Exercise input:
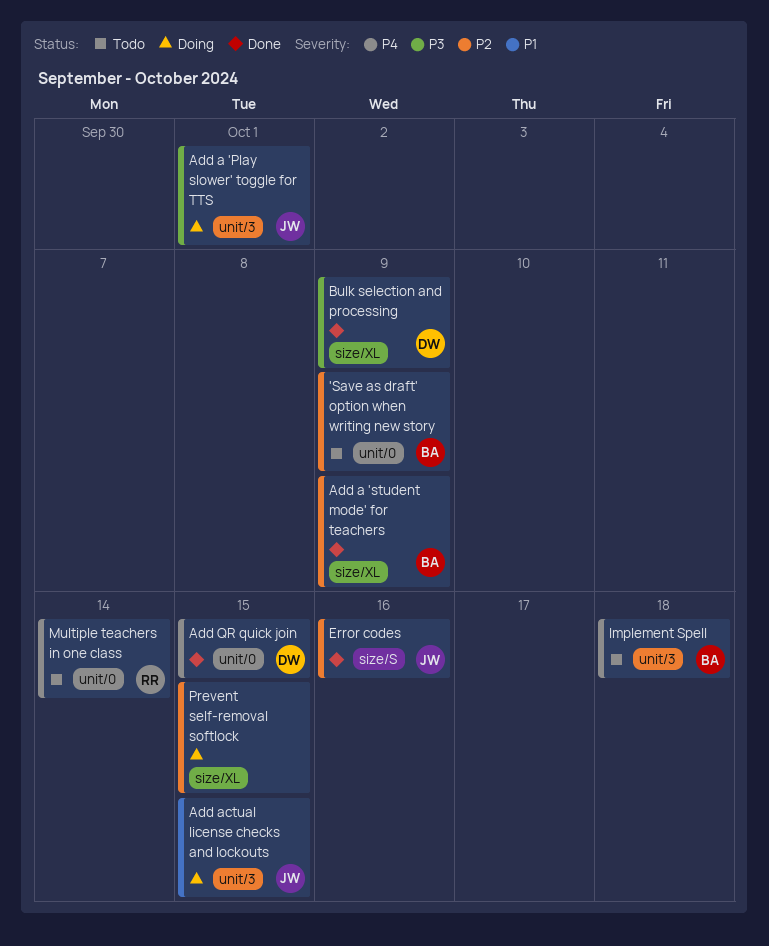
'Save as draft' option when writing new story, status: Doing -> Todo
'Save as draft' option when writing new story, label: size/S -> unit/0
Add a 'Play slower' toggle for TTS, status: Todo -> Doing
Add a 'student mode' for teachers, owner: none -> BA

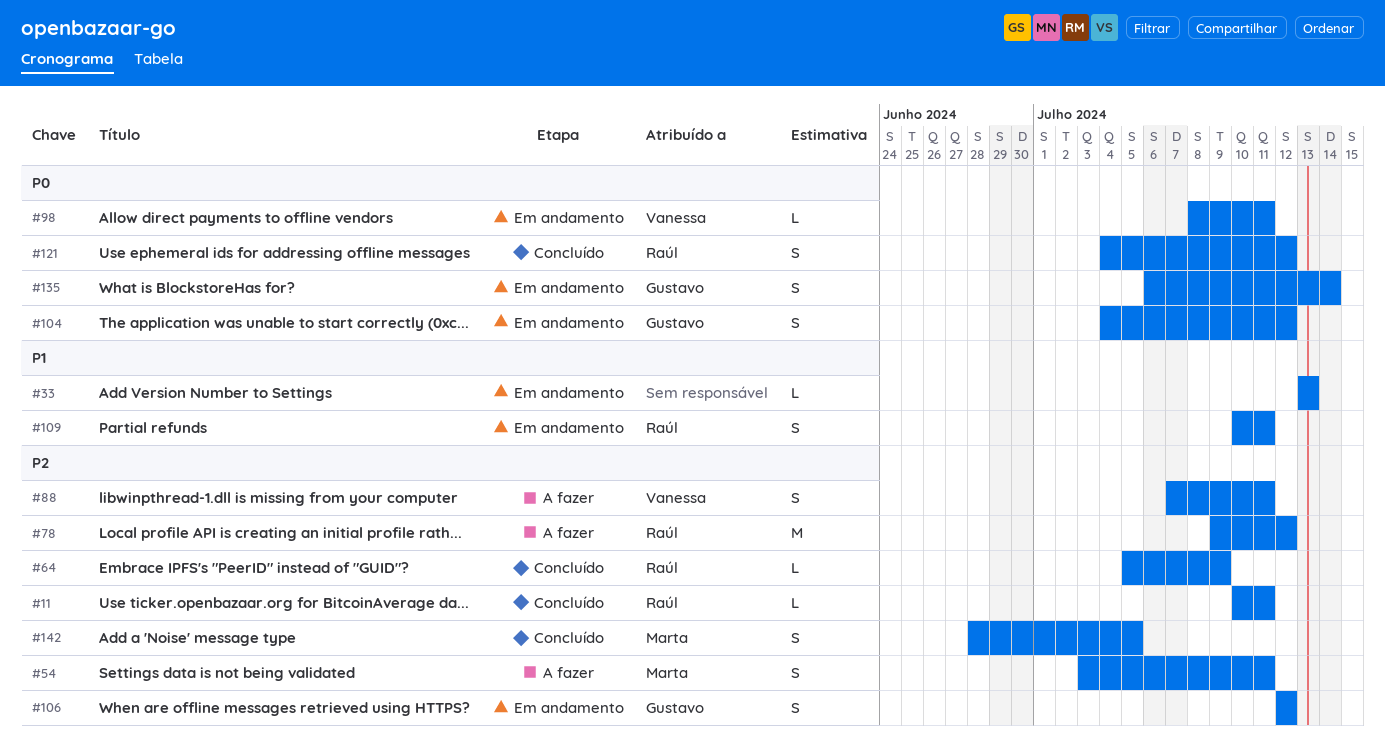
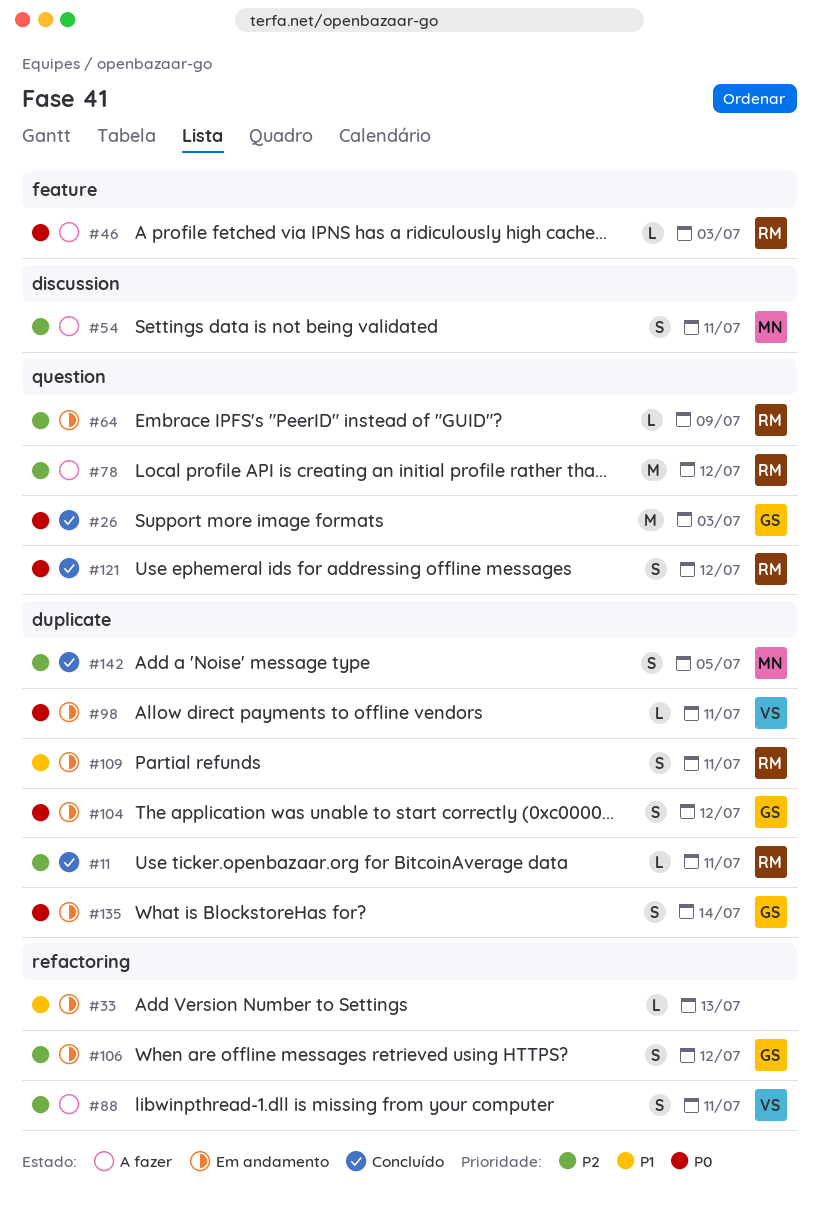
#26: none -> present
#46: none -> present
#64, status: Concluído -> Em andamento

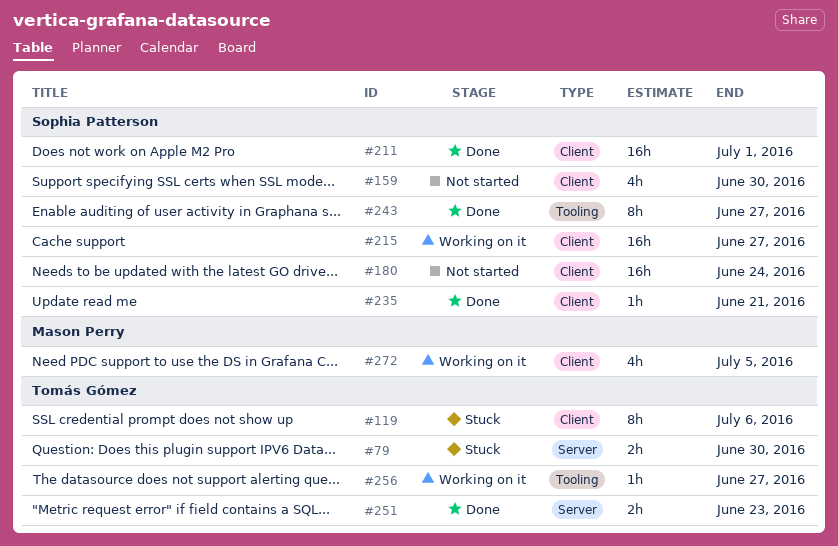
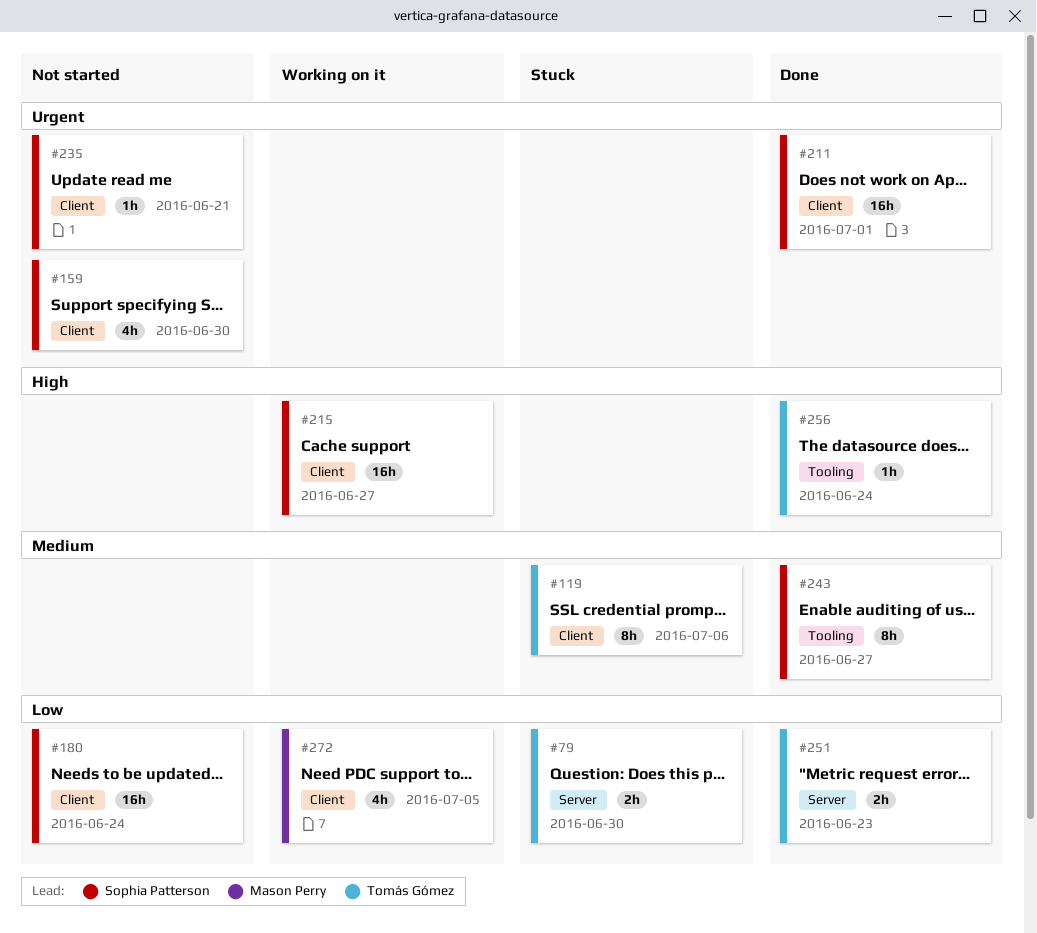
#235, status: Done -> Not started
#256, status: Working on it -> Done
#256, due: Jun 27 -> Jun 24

Exercise directions: Please retype exactly the lines from the one containing "#64, status: Concluído -> Em andamento" to the last line of the records above, both included, without any pictures.

Completed exercise:
#64, status: Concluído -> Em andamento

#235, status: Done -> Not started
#256, status: Working on it -> Done
#256, due: Jun 27 -> Jun 24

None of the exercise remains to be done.